The fact that an important local institution experienced by all West Orange residents from Civil War veterans up to current residents no longer exists is simply disheartening, the historian said.

“It’s a devastating loss to the town of West Orange,” Fagan told the Chronicle in a Jan. 4 phone interview. “I think in the upcoming weeks and months as town residents process and learn more of what has been lost that it will strike further to the core.”

Mayor Robert Parisi agreed that the church will be “irreplaceable” to the township. And after decades of welcoming community members and visitors alike from I-280 into the downtown district, Parisi said that area of the community will especially feel the loss.

“That corner will never be the same,” Parisi told the Chronicle in a Jan. 3 email.

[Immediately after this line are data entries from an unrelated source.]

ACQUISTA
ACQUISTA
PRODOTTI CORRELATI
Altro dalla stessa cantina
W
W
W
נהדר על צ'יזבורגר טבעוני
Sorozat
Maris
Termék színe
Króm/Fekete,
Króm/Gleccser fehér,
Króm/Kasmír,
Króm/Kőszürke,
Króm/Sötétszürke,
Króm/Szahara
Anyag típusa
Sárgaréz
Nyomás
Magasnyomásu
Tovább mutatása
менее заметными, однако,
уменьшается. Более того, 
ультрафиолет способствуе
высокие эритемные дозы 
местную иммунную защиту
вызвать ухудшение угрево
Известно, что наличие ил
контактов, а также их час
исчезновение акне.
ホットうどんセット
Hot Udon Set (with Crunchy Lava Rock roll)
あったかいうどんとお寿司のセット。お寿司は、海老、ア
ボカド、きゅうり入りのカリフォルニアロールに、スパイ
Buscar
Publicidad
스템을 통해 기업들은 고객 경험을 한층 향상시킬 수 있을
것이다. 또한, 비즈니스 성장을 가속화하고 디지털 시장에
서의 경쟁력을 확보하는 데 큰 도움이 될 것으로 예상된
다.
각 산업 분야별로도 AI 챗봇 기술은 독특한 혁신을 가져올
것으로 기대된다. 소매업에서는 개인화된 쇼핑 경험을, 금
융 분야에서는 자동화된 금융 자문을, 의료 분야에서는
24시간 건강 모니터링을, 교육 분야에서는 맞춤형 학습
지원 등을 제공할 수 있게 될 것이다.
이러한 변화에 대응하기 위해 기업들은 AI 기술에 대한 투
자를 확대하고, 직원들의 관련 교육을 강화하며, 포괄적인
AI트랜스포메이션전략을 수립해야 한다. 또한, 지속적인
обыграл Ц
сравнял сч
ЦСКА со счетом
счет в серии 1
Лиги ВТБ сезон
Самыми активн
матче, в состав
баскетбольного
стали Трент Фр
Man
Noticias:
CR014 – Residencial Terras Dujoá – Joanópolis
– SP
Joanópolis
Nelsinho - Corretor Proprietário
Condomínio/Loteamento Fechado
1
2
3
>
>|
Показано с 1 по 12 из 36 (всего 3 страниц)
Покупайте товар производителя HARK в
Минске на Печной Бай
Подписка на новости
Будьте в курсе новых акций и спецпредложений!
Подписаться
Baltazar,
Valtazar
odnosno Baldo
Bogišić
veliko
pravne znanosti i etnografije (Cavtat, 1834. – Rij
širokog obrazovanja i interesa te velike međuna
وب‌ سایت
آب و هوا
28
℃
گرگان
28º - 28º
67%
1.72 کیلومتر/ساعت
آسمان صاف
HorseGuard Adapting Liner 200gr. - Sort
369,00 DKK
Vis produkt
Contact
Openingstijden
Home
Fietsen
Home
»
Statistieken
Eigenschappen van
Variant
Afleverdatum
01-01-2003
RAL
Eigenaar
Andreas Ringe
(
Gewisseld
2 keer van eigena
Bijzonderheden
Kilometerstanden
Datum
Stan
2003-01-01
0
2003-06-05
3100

According to the Episcopal Diocese of Newark, St. Mark’s Episcopal Church closed in 2004. The building remained empty in the years that followed before its purchase by the International Federation of Chaplains. Preservation New Jersey listed the church on its 1996 list of the 10 most endangered historical sites due to the fact that its congregation had dwindled, and it did not have much funds for maintenance and restoration.